As traditional farms dwindle and the number of large farms grows, rural America is dealing with dramatic economic and social shifts. According to the United States Department of Agriculture (USDA), 40 percent of people in rural areas lived on farms in 1950. Now USDA statistics reveal that less than 10 percent of the rural population lives on farms and that only 14 percent of the rural workforce is employed in agriculture.
Conditions in rural America vary greatly. Some rural areas within commuting distances to big cities are thriving. Many are attracting retirees and high-income professionals willing to commute. More remote rural communities are not faring as well.
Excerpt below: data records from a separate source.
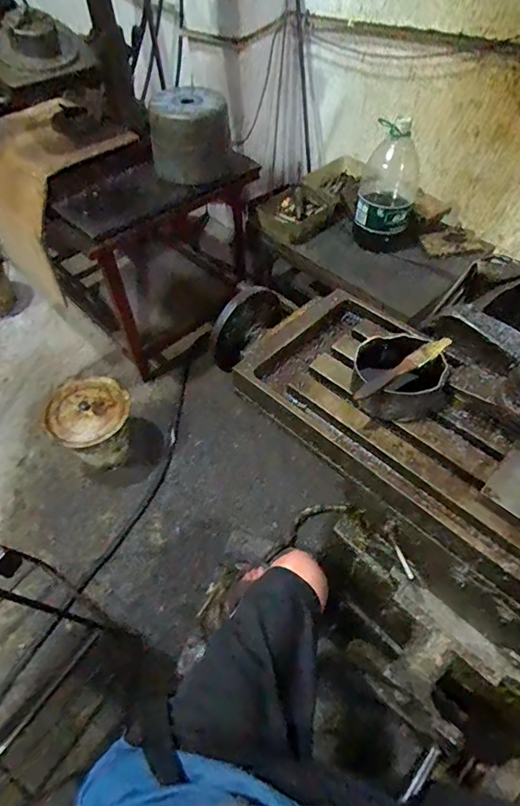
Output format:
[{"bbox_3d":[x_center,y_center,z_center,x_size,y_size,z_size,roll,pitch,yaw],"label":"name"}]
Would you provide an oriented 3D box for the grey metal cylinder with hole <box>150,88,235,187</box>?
[{"bbox_3d":[-0.206,-0.809,1.350,0.235,0.209,0.182,0,53,1],"label":"grey metal cylinder with hole"}]

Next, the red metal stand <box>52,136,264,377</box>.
[{"bbox_3d":[-0.316,-0.538,1.625,0.603,0.660,0.346,-34,60,-22],"label":"red metal stand"}]

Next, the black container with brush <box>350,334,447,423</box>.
[{"bbox_3d":[0.176,-0.033,0.573,0.114,0.060,0.102,1,53,2],"label":"black container with brush"}]

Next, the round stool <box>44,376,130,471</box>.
[{"bbox_3d":[-0.509,0.083,1.430,0.233,0.259,0.227,-1,53,1],"label":"round stool"}]

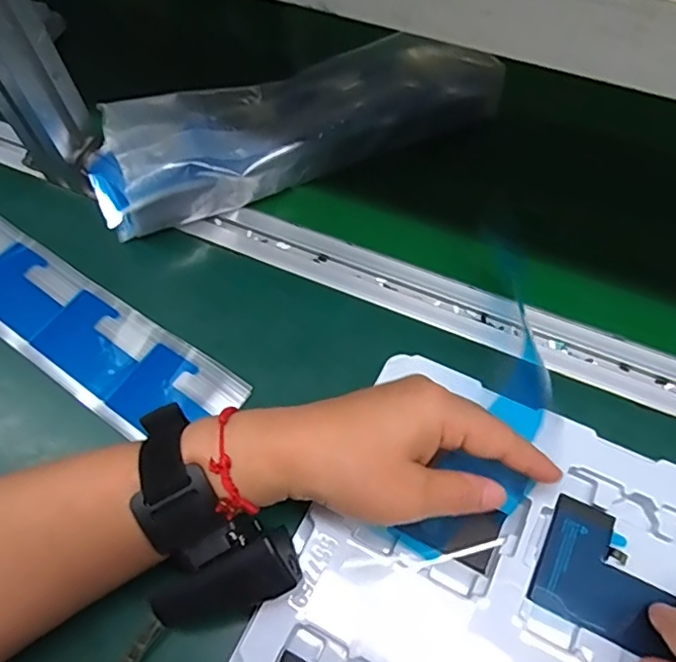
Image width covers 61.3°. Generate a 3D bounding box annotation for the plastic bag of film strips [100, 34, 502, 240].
[{"bbox_3d":[-0.032,-0.162,0.448,0.320,0.058,0.090,-19,61,-8],"label":"plastic bag of film strips"}]

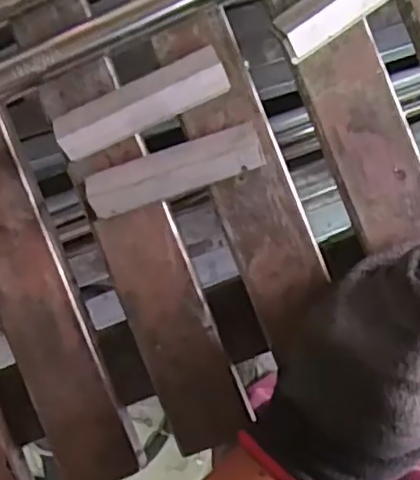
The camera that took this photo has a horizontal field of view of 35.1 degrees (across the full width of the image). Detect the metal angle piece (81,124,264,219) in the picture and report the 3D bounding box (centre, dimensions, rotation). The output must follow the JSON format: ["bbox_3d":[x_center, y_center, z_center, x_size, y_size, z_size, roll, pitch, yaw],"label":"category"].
[{"bbox_3d":[-0.021,-0.039,0.391,0.104,0.017,0.027,-19,90,3],"label":"metal angle piece"}]

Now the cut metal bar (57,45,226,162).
[{"bbox_3d":[-0.040,-0.080,0.390,0.102,0.025,0.029,-24,90,3],"label":"cut metal bar"}]

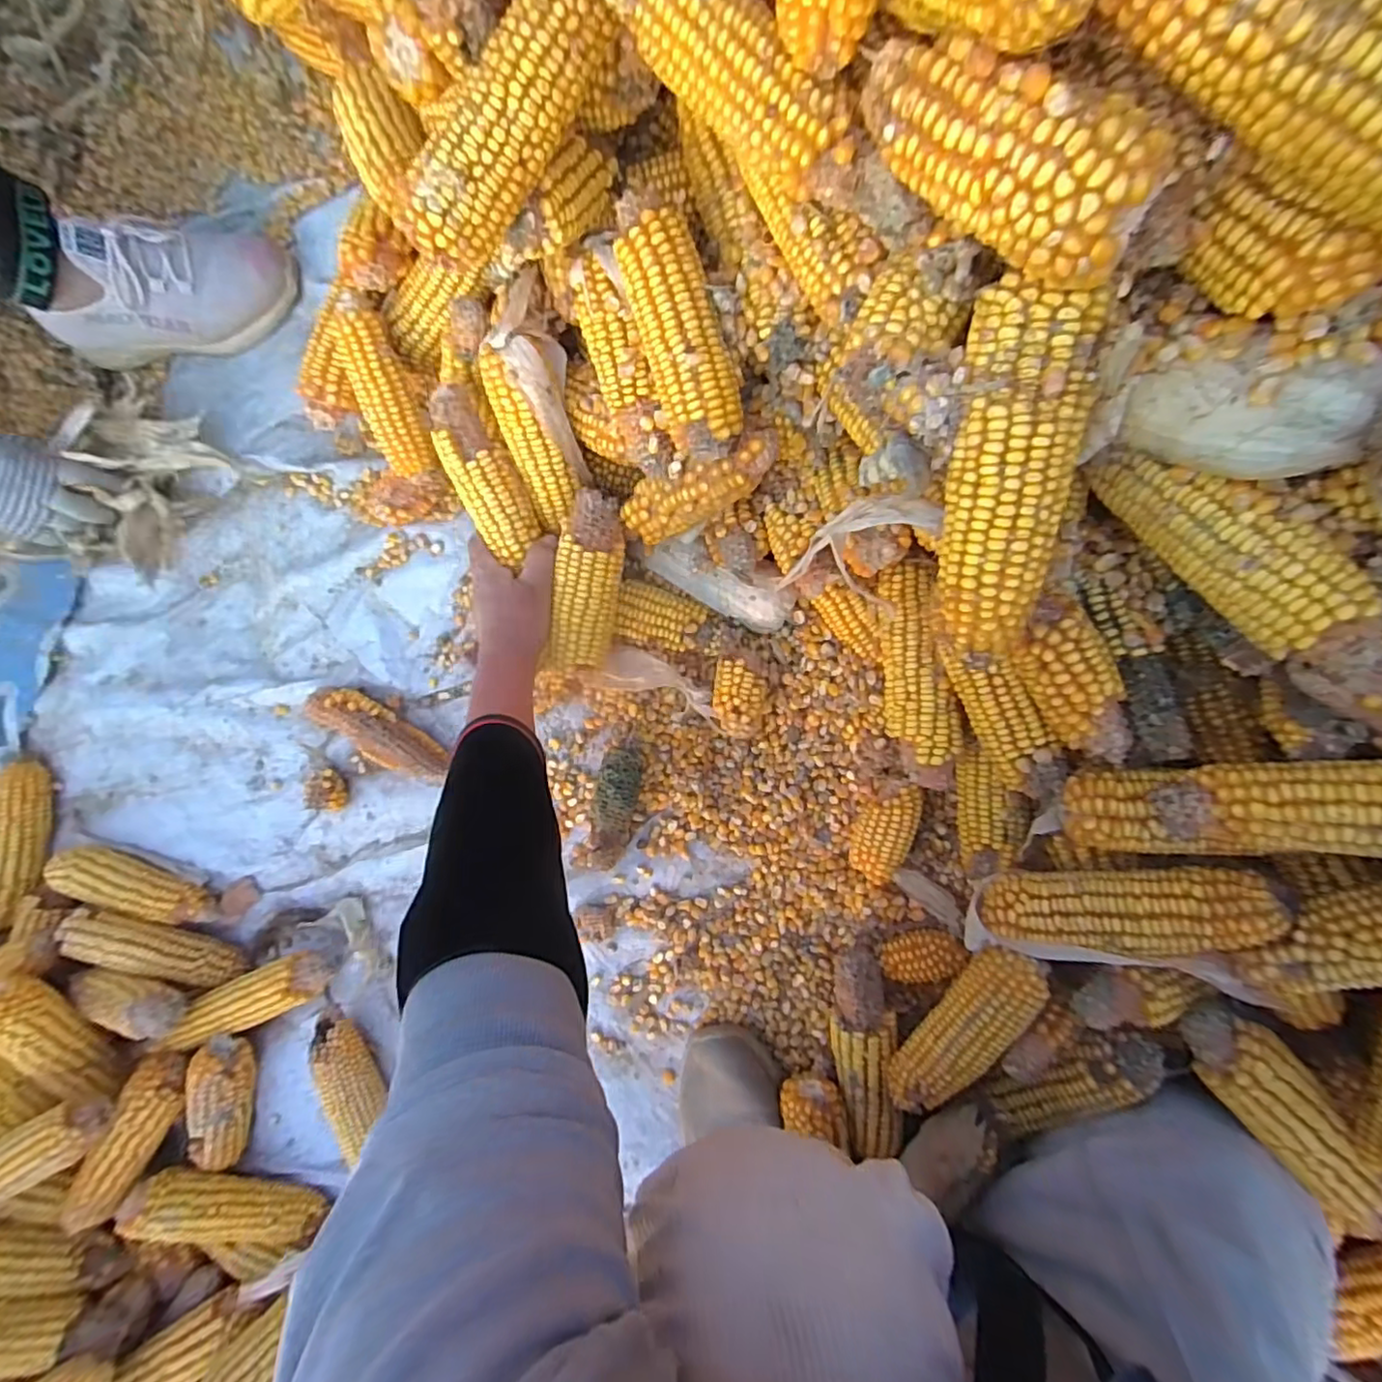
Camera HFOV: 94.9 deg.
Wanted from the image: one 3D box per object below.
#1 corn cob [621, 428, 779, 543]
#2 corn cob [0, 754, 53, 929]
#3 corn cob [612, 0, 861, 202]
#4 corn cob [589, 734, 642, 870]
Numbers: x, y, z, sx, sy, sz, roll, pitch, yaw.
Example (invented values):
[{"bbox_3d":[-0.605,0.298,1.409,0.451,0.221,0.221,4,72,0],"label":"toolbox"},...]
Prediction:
[{"bbox_3d":[0.009,-0.147,0.462,0.141,0.051,0.043,-14,91,43],"label":"corn cob"},{"bbox_3d":[-0.690,0.154,0.647,0.047,0.045,0.169,4,93,9],"label":"corn cob"},{"bbox_3d":[0.016,-0.276,0.280,0.148,0.033,0.035,44,98,5],"label":"corn cob"},{"bbox_3d":[-0.065,0.097,0.552,0.035,0.045,0.109,11,94,8],"label":"corn cob"}]

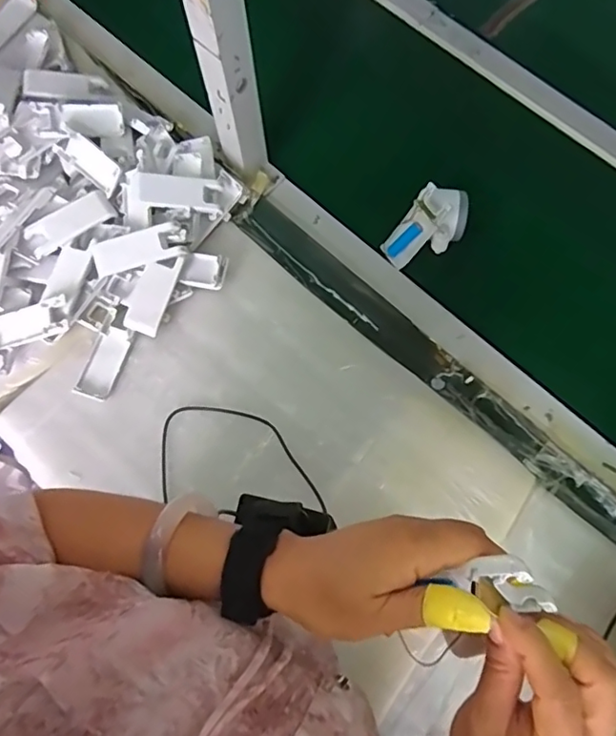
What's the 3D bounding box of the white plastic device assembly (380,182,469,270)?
[{"bbox_3d":[0.144,-0.165,0.639,0.070,0.106,0.065,36,38,-3],"label":"white plastic device assembly"}]

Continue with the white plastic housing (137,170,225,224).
[{"bbox_3d":[-0.148,-0.200,0.619,0.095,0.019,0.039,9,75,-14],"label":"white plastic housing"}]

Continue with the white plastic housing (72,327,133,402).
[{"bbox_3d":[-0.231,-0.006,0.608,0.035,0.009,0.084,19,76,6],"label":"white plastic housing"}]

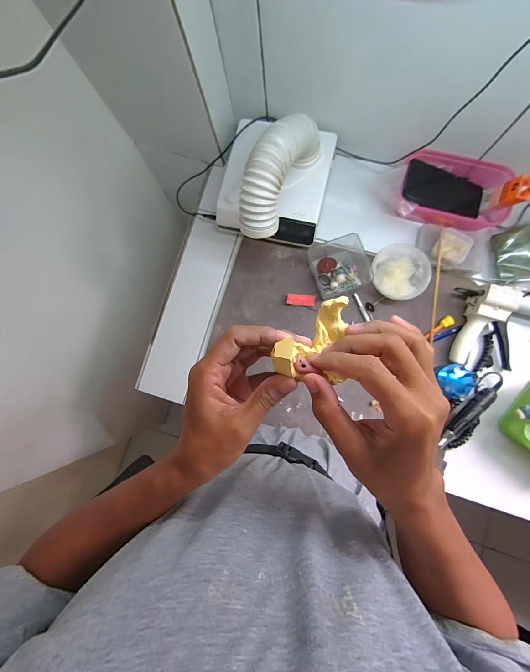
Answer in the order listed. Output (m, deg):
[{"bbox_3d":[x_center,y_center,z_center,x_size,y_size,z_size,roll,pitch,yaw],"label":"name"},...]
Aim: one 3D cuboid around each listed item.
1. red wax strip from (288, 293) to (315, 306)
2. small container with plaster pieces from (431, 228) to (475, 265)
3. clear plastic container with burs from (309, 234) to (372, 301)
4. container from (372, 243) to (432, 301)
[{"bbox_3d":[0.071,-0.072,0.581,0.054,0.004,0.022,7,86,6],"label":"red wax strip"},{"bbox_3d":[0.342,-0.163,0.546,0.057,0.034,0.061,31,87,7],"label":"small container with plaster pieces"},{"bbox_3d":[0.144,-0.131,0.557,0.105,0.049,0.098,-18,84,3],"label":"clear plastic container with burs"},{"bbox_3d":[0.249,-0.116,0.548,0.100,0.033,0.102,0,85,5],"label":"container"}]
According to the USDA, in 2003 14.2 percent of the population living in rural America, or 7.5 million people, were poor, while the poverty rate in metropolitan areas was 12.1 percent, a disparity that has been constant for several decades.
A 2001 Congressional Research Service (CRS) report found that declines in farming and opposition to industrializing trends in agriculture are compelling rural areas to seek new job sources. The report goes on to say that manufacturing, which has been a major focus of rural economic development over the last 40 years, is now also threatened by increasing low-wage international competition.
Some rural residents do not welcome large feeding operations in their communities, often because of the odors associated with concentrated animal feeding operations (CAFOs). Although large farms create jobs and can add to local economies, a 2001 U.S. Environmental Protection Agency (EPA) environmental assessment found that the heavy odors emitted from some CAFOs can reduce property values for nearby homes.